===== DATASET EXCERPTS =====
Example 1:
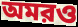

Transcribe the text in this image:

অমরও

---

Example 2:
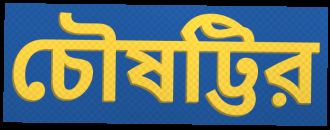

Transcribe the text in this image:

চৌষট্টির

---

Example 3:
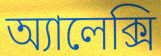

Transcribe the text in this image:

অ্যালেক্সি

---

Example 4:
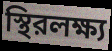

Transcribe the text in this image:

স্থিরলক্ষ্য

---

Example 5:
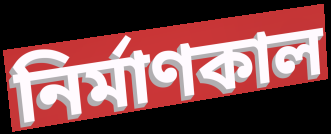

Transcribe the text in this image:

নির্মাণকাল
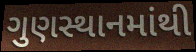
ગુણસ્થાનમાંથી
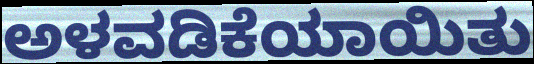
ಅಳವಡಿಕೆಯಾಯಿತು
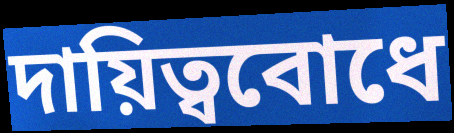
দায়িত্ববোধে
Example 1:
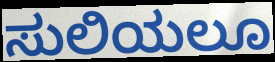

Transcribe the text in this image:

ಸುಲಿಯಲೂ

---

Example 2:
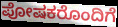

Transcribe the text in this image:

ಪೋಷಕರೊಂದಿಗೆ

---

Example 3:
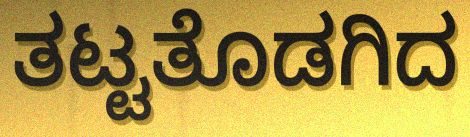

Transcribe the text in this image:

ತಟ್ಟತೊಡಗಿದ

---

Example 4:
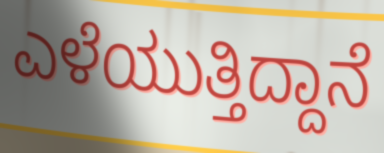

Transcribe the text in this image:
=====
* [ASSIGNMENT]: The pictures in the data should be omitted, and every remaining line set down exactly.

* [SOLUTION TO THE EXERCISE]:
Example 1:

Transcribe the text in this image:

অমরও

---

Example 2:

Transcribe the text in this image:

চৌষট্টির

---

Example 3:

Transcribe the text in this image:

অ্যালেক্সি

---

Example 4:

Transcribe the text in this image:

স্থিরলক্ষ্য

---

Example 5:

Transcribe the text in this image:

নির্মাণকাল
ગુણસ્થાનમાંથી
ಅಳವಡಿಕೆಯಾಯಿತು
দায়িত্ববোধে
Example 1:

Transcribe the text in this image:

ಸುಲಿಯಲೂ

---

Example 2:

Transcribe the text in this image:

ಪೋಷಕರೊಂದಿಗೆ

---

Example 3:

Transcribe the text in this image:

ತಟ್ಟತೊಡಗಿದ

---

Example 4:

Transcribe the text in this image:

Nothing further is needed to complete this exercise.